(dal capitolo X)
“Poco dopo la professione, Gertrude era stata fatta maestra dell’educande; ora pensate come dovevano stare quelle giovinette, sotto una tal disciplina. Le sue antiche confidenti eran tutte uscite; ma lei serbava vive tutte le passioni di quel tempo; e, in un modo o in un altro, l’allieve dovevan portarne il peso. Quando le veniva in mente che molte di loro eran destinate a vivere in quel mondo dal quale essa era esclusa per sempre, provava contro quelle poverine un astio, un desiderio quasi di vendetta; e le teneva sotto, le bistrattava, faceva loro scontare anticipatamente i piaceri che avrebber goduti un giorno. Chi avesse sentito, in que’ momenti, con che sdegno magistrale le gridava, per ogni piccola scappatella, l’avrebbe creduta una donna d’una spiritualità salvatica e indiscreta. In altri momenti, lo stesso orrore per il chiostro, per la regola, per l’ubbidienza, scoppiava in accessi d’umore tutto opposto. Allora, non solo sopportava la svagatezza clamorosa delle sue allieve, ma l’eccitava; si mischiava ne’ loro giochi, e li rendeva più sregolati; entrava a parte de’ loro discorsi, e li spingeva più in là dell’intenzioni con le quali esse gli avevano incominciati. Se qualcheduna diceva una parola sul cicalìo della madre badessa, la maestra lo imitava lungamente, e ne faceva una scena di commedia; contraffaceva il volto d’una monaca, l’andatura d’un’altra: rideva allora sgangheratamente; ma eran risa che non la lasciavano più allegra di prima.”

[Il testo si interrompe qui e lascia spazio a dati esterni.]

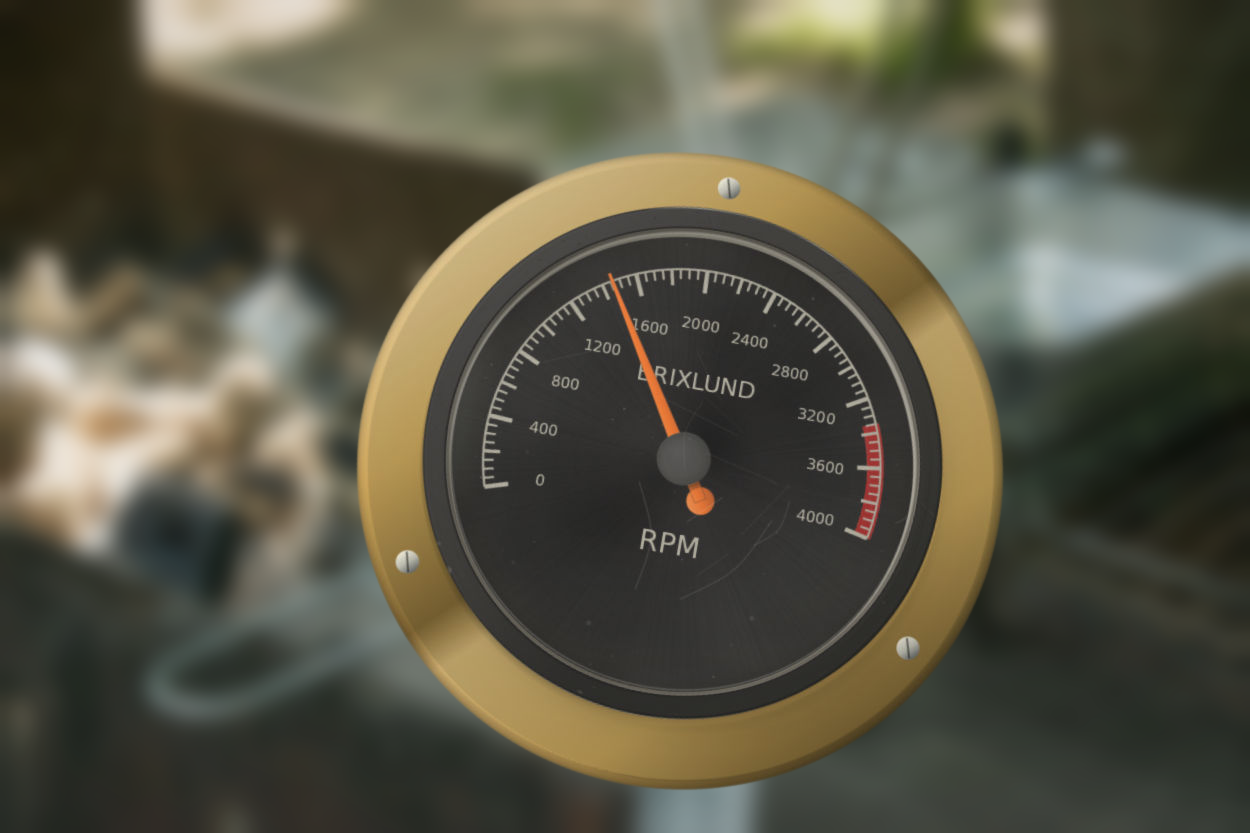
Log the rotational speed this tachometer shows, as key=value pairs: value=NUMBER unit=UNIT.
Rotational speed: value=1450 unit=rpm
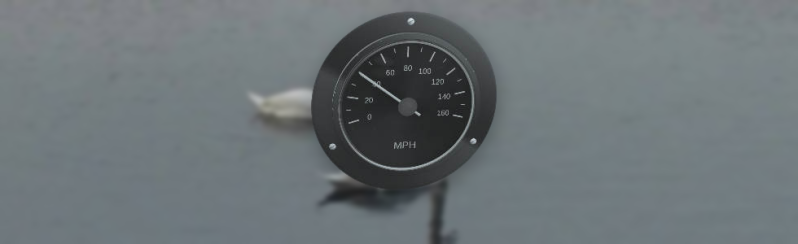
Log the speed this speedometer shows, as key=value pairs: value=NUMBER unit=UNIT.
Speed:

La storia della monaca di Monza è, si sa, un romanzo nel romanzo: Manzoni comprese di avere tra le mani qualcosa d’importante, e ne aveva dato una versione molto più ampia, in quella sua prima redazione, che chiamiamo “Fermo e Lucia”. È una storia tragica, il Romanticismo europeo ai suoi massimi livelli, che lo scrittore asciuga nella versione pubblicata, lasciando insoddisfatti alcuni lettori contemporanei. La questione tragica è di quelle antiche, a Gertrude tocca un destino che non ha niente a che vedere con le sue inclinazioni, e non c’è cristiana pazienza che la plachi. Lungo il piano inclinato che la porta al momento decisivo della sua storia, troviamo Gertrude fatta maestra delle educande -non una scelta avveduta delle sue superiori. Lei oscilla tra vessazione e condiscendenza, senza mai trovare l’equilibrio tra distanza e vicinanza: ha una forma di potere, ma del potere lei ha subito un’esperienza che glielo ha fatto vivere come arbitrio e costrizione, in totale conflitto con le proprie inclinazioni. L’avere un potere non le basta a trovar quiete, né la rassegnazione alla sua condizione: è un gioco senza senso e soddisfazione, un precario stato d’equilibrio che sarà rotto con l’apparire di un qualunque Egidio. Prima che prendere la piega più squisitamente personale, che riguarda solo e soltanto Gertrude, la sua vicenda è dunque quella del potere fatto solo per replicarsi, che non ha considerazione per ciò che diciamo essere lo specifico umano. Sarà la prima vera scelta, sventurata, a fare umana Gertrude, ed è proprio il nodo che la riguarda -quello spazio indicibile in cui l’uomo si qualifica perché sceglie- a renderla tragica -come la Medea di Euripide, per intendersi- e non dimenticabile.